En 2023, les bénéficiaires de l’AME étaient 456 689, soit 11 % de plus qu’en 2022. « Face au rythme soutenu d’augmentation des dépenses et à l’effet limité des contrôles et vérifications, il est légitime de s’interroger sur l’étendue des soins pris en charge », note Vincent Delahaye dans le rapport qu’il a présenté à la commission en vue de l’examen de la mission « Santé » du budget général de l’Etat.
Révision du panier de soins
Le sénateur interroge également « l’étendue des soins pris en charge » par le système français, plus importante que celle assurée par les pays européens qui disposent de mécanismes similaires à destination des étrangers en situation irrégulière. « Dans la plupart d’entre eux, seuls les soins urgents, les soins liés à la maternité, les soins aux mineurs et les dispositifs de soins préventifs dans des programmes sanitaires publics sont pris en charge gratuitement. »
L’élu invite donc le gouvernement à réviser le panier de soins proposé par l’AME, et notamment à rallonger la liste des actes non urgents, définis à l’article R 251-3 du code de l’action sociale et des familles, ce qui aurait pour conséquences de réduire le nombre de prestations automatiquement remboursées.
Le cheval de bataille de la droite sénatoriale
Les modifications qu’il propose s’appuient pour partie sur les conclusions du rapport Evin-Stefanini, commandé fin 2023 par l’ancienne Première ministre Élisabeth Borne, en pleine bataille sur la loi immigration. À l’époque, la droite sénatoriale souhaitait remplacer le dispositif par une simple Aide médicale d’urgence, contre l’avis de la gauche et du gouvernement. Une option également rejetée par Patrick Stefanini et Claude Evin, dont les conclusions font valoir « l’utilité » du dispositif actuel tout en préconisant certains aménagements pour maintenir la soutenabilité du mécanisme, notamment en limitant fortement le nombre d’ayant droit par assuré. Actuellement, un bénéficiaire de l’AME peut aussi en faire profiter les personnes à sa charge, s’il est en couple ou à des enfants.
Lors des négociations en commission mixte paritaire, la droite avait accepté de renoncer à traiter la question de l’AME dans la loi immigration, ayant obtenu d’Élisabeth Borne la garantie qu’elle engagerait « les évolutions nécessaires » par voie réglementaire ou législative.
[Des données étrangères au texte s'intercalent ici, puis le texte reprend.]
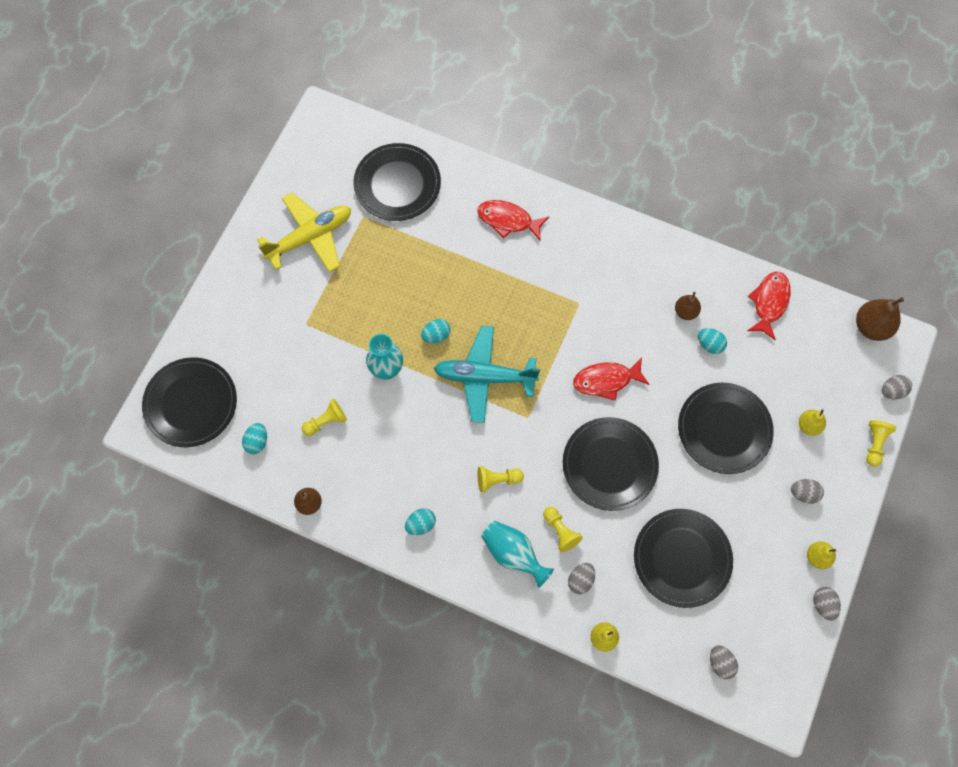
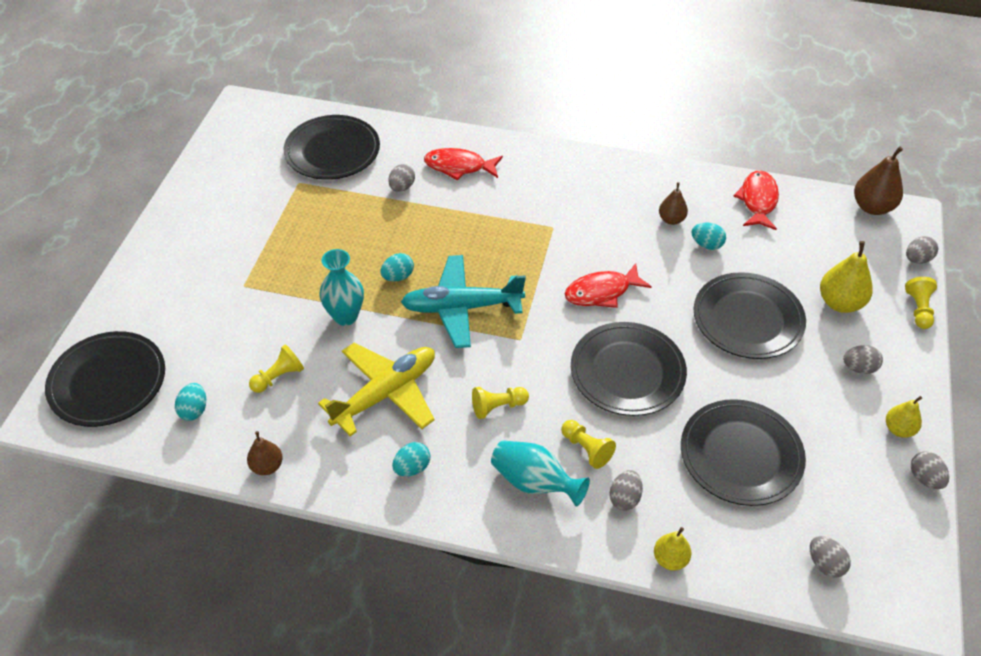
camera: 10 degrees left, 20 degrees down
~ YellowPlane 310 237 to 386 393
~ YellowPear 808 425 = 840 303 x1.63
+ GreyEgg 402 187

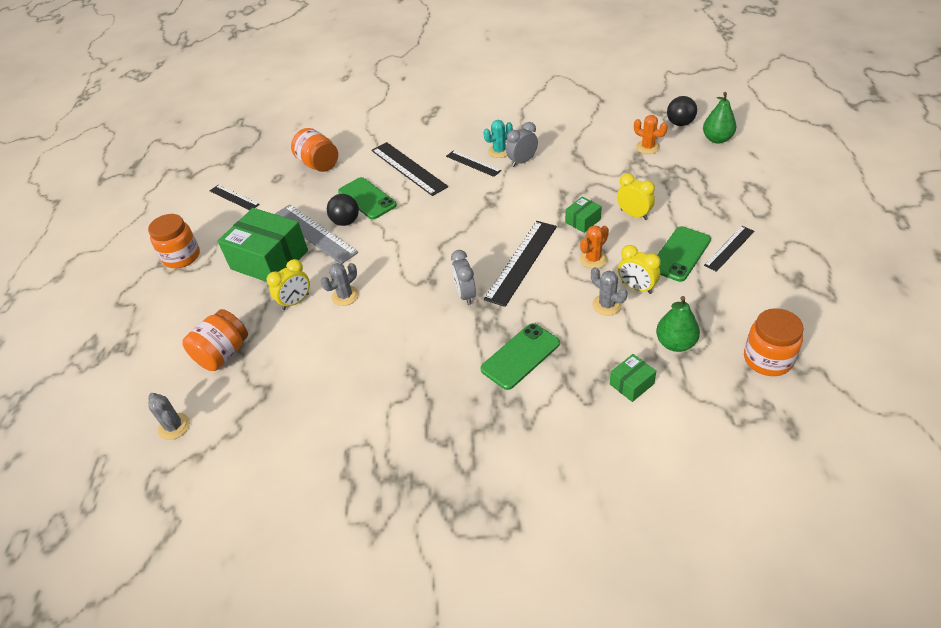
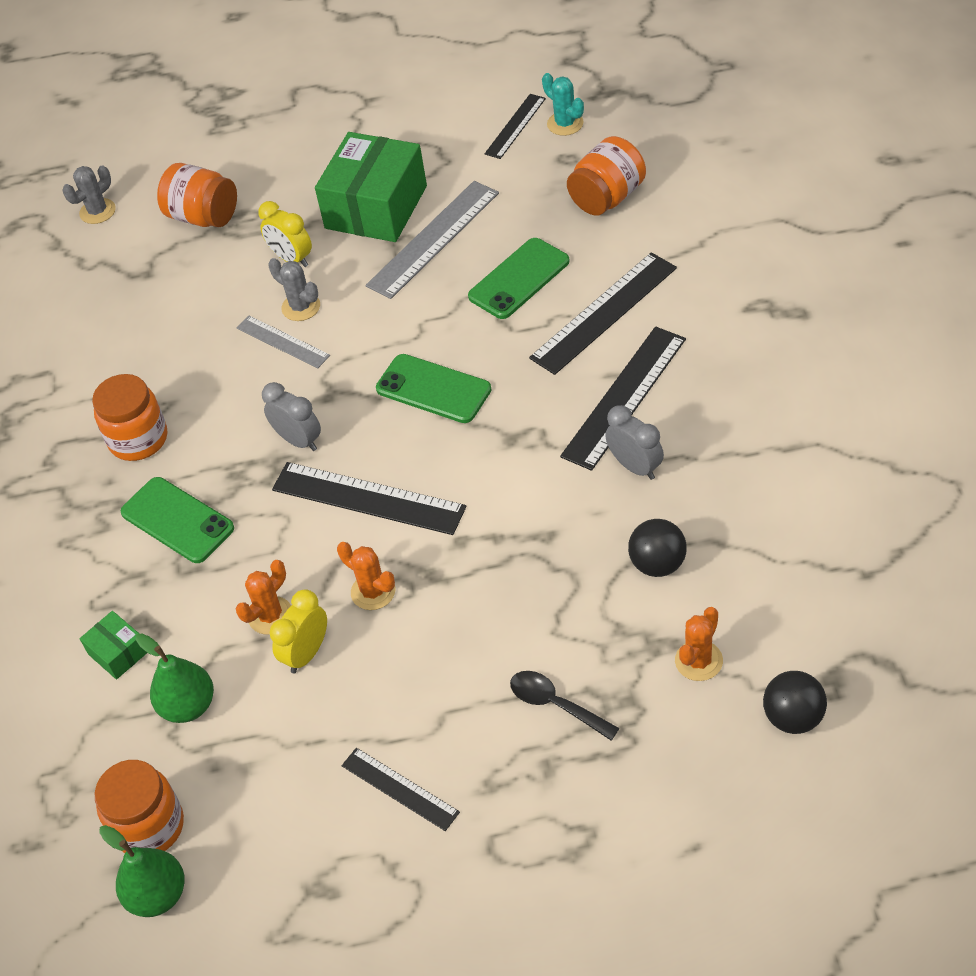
camera: 85 degrees right, 5 degrees up
~ OrangeJar 182 257 to 138 439
~ BlackBall 346 222 to 657 564
~ BlackRuler 473 163 = 624 397 x1.70
~ GreyClock 465 295 = 298 440 60 degrees clockwise
~ TurquoiseCactus 499 151 to 565 124
- GreenBox 583 221
~ GreyCactus 607 305 to OrangeCactus 270 616
- YellowClock 633 214
~ GreenPhone 680 254 to 433 389
~ GreenPear 717 139 to 157 895
+ GreyRuler 283 342
+ BlackSpoon 556 704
Un scénario finalement contrarié par le départ de la Première ministre, le 9 janvier dernier.
Cette fois, les amendements retenus par la commission des finances, et qui seront automatiquement représentés durant la discussion dans l’hémicycle, ont de grandes chances d’être adoptés et conservés dans la version finale du texte. Si le gouvernement déclenche un 49.3 pour faire passer le budget, le Premier ministre pourrait satisfaire aux attentes de sa famille politique, désormais alliée à l’ancienne majorité. D’ailleurs, Michel Barnier avait lui-même déclaré fin septembre n’avoir « ni tabou, ni totem » sur l’AME.